J’ai l’impression que dans ce grand froid, il y a une économie de mots, de sentiments intenses, comme s’il fallait garder un maximum d’énergie pour juste rester en vie.
Tout au long de l’histoire, on marche aux côtés d’Anna. C’est elle le personnage principal. Sa mère aujourd’hui décédée était Sami. On comprend que celle-ci avait quitté son village au moment de son mariage et qu’Anna a, de fait, été peu en contact avec ses origines maternelles.
Dans une conversation avec un Japonais dans un bar, il pose à Anna la question suivante :
Si j’étais same moi-même ?
-Pas du tout. Enfin disons que ma mère l’était.
-Votre famille est dans l’élevage de rennes ?
-Ma grand-mère et ma tante. Un cousin et un oncle s’occupent du travail dans la montagne.
-Votre mère, elle a un costume d’ici ?
J’expliquai que ma mère était morte, mais que son vieux kolt (ndlr : costume traditionnel Sami) était sûrement suspendu quelque part dans la penderie à la maison, à Sundbyberg. Elle le revêtait à certaines occasions, quand nous étions petits.

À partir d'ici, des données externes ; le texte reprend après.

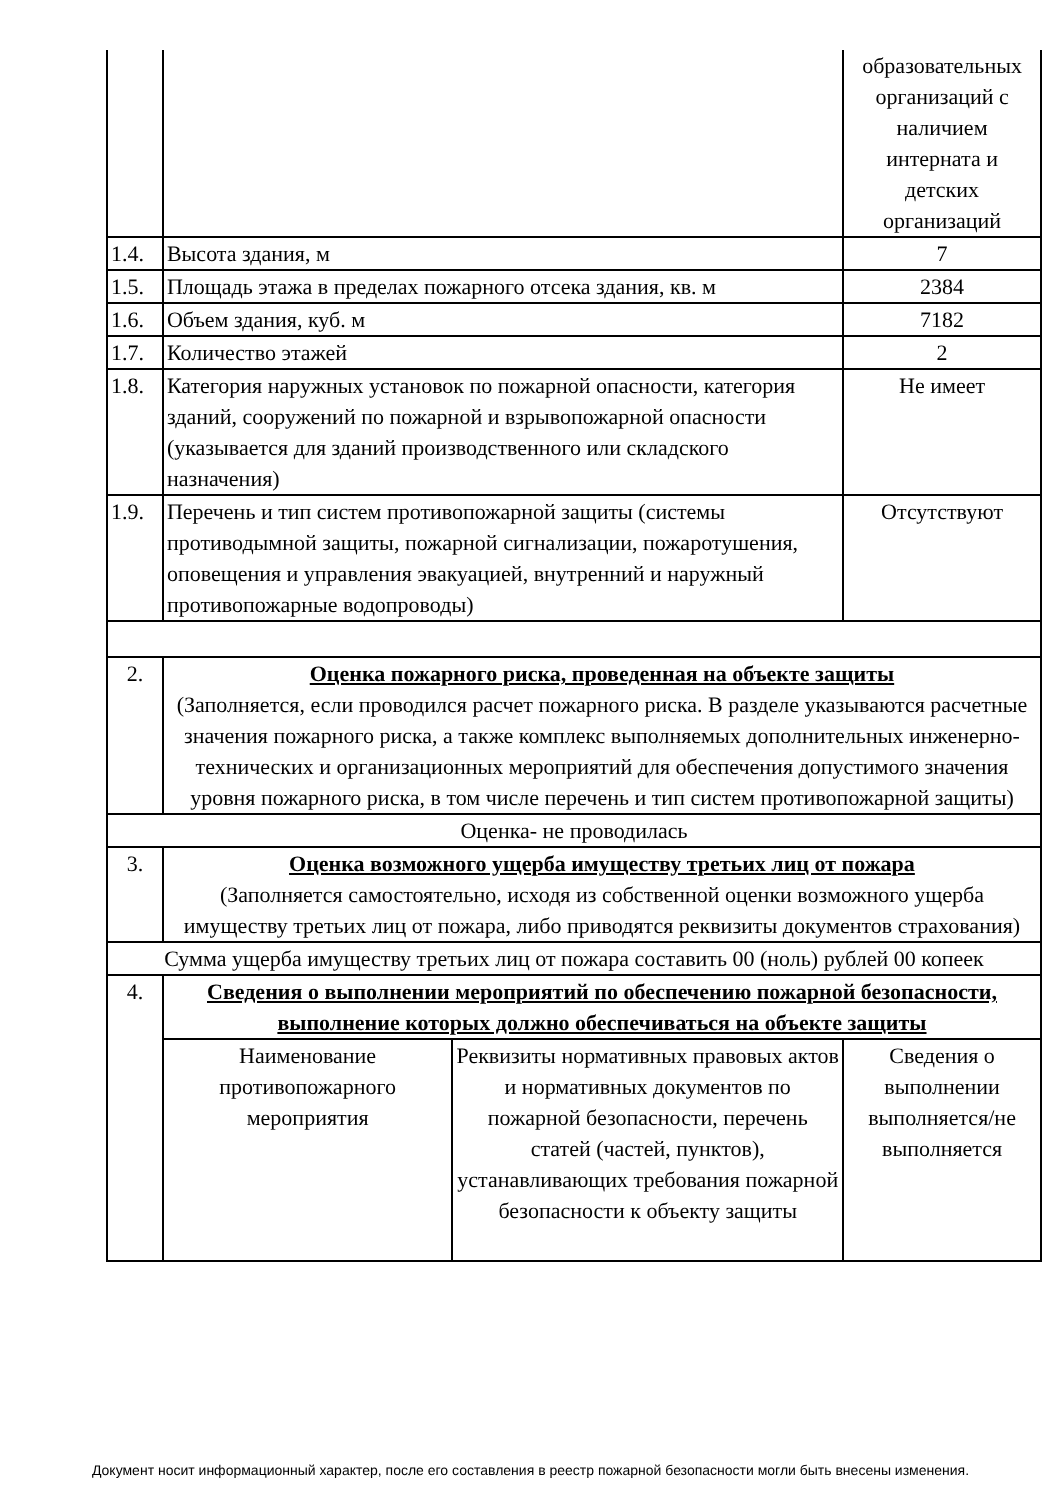| | | | образовательных организаций с наличием интерната и детских организаций |
| 1.4. | Высота здания, м | | 7 |
| 1.5. | Площадь этажа в пределах пожарного отсека здания, кв. м | | 2384 |
| 1.6. | Объем здания, куб. м | | 7182 |
| 1.7. | Количество этажей | | 2 |
| 1.8. | Категория наружных установок по пожарной опасности, категория зданий, сооружений по пожарной и взрывопожарной опасности (указывается для зданий производственного или складского назначения) | | Не имеет |
| 1.9. | Перечень и тип систем противопожарной защиты (системы противодымной защиты, пожарной сигнализации, пожаротушения, оповещения и управления эвакуацией, внутренний и наружный противопожарные водопроводы) | | Отсутствуют |
| 2. | Оценка пожарного риска, проведенная на объекте защиты (Заполняется, если проводился расчет пожарного риска. В разделе указываются расчетные значения пожарного риска, а также комплекс выполняемых дополнительных инженерно-технических и организационных мероприятий для обеспечения допустимого значения уровня пожарного риска, в том числе перечень и тип систем противопожарной защиты) | | |
| Оценка- не проводилась | | | |
| 3. | Оценка возможного ущерба имуществу третьих лиц от пожара (Заполняется самостоятельно, исходя из собственной оценки возможного ущерба имуществу третьих лиц от пожара, либо приводятся реквизиты документов страхования) | | |
| Сумма ущерба имуществу третьих лиц от пожара составить 00 (ноль) рублей 00 копеек | | | |
| 4. | Сведения о выполнении мероприятий по обеспечению пожарной безопасности, выполнение которых должно обеспечиваться на объекте защиты | | |
| | Наименование противопожарного мероприятия | Реквизиты нормативных правовых актов и нормативных документов по пожарной безопасности, перечень статей (частей, пунктов), устанавливающих требования пожарной безопасности к объекту защиты | Сведения о выполнении выполняется/не выполняется |
Документ носит информационный характер, после его составления в реестр пожарной безопасности могли быть внесены изменения.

Nous avions un peu honte d’elle. Lui interdisions de le porter à la fête de fin d’année de l’école. Dans le milieu où nous avons grandi, cela détonnait trop. Un quartier pavillonnaire à Sundbyberg n’a pas le même besoin de couleurs, de rubans, de bijoux et de châles en soie. Il n’y avait aucune nécessité à faire connaître par ses vêtements qui on était ou l’ampleur de sa richesse. A Sundbyberg, il y a d’autres façons de montrer quel rôle on joue dans la société
Sa mère s’appelait Anna Marja. A chaque fois qu’Anna rencontre un membre du peuple Sami, elle se présente comme la fille d’Anna Marja, la petite fille de Johvna (grand mère maternelle). Et à chaque fois, on lui dit qu’elle ressemble beaucoup à sa mère, voire même quelque chose comme, selon la traduction same, “Tu es ta mère”.
Tout le livre nous parle à demi-mots de la relation de la narratrice, Anna, avec ses origines. Et c’est passionnant de voir la transformation qui s’opère. Dans un premier temps, elle a du rejet envers ses racines. Puis, plus elle fait connaissance avec les membres de sa famille, plus elle ressent ce qui anime ces gens. Personne n’est chaleureux, personne n’a de grande conversation avec elle. Mais peu à peu, elle perçoit l’âme des Sames, sans qu’ils aient besoin de milliers de mots pour l’exprimer. Ils sont, simplement.
J’ai eu un petit coup de coeur pour la grand-mère qui la soigne suite à un accident, je vous offre le passage en question :
Nous mangeâmes une tartine de fromage dans la cuisine, et grand-mère examina mes blessures. Elle prit un sachet en papier dans le réfrigérateur et en sortit un comprimé qui semblait avoir été dosé pour un cheval.
Après un échange d’arguments, je parvins à négocier de n’en prendre que la moitié. Le comprimé avait un goût âcre de camphre ou d’antimite, je l’avalai avec du bouillon.
Le sachet en papier contenait un mélange hétéroclite de pilules de tailles et couleurs diverses. Visiblement, grand-mère choisissait en fonction de la taille. Plus on était malade, plus gros était le cachet qu’elle vous administrait.
Vous voyez, il n’y a pas de dialogue et pourtant, on entre dans la vie de tous ces gens, sans s’y attacher, sans indifférence non plus. Comme si l’auteur nous invitait à ne pas jeter au rebut ce qui nous constitue, nos origines, pour nous les approprier par petites touches, sans hystérie, sans folklore, depuis le centre de nous-même.
Je vous conseille vraiment ce livre, il nous parle sans mots, ce qui est très étrange pour un livre… Il nous fait voyager en nous. En tout cas, c’est l’effet qu’il m’a fait !
Merci Lars Pettersson pour ce beau roman qui nous conte l’Être Humain.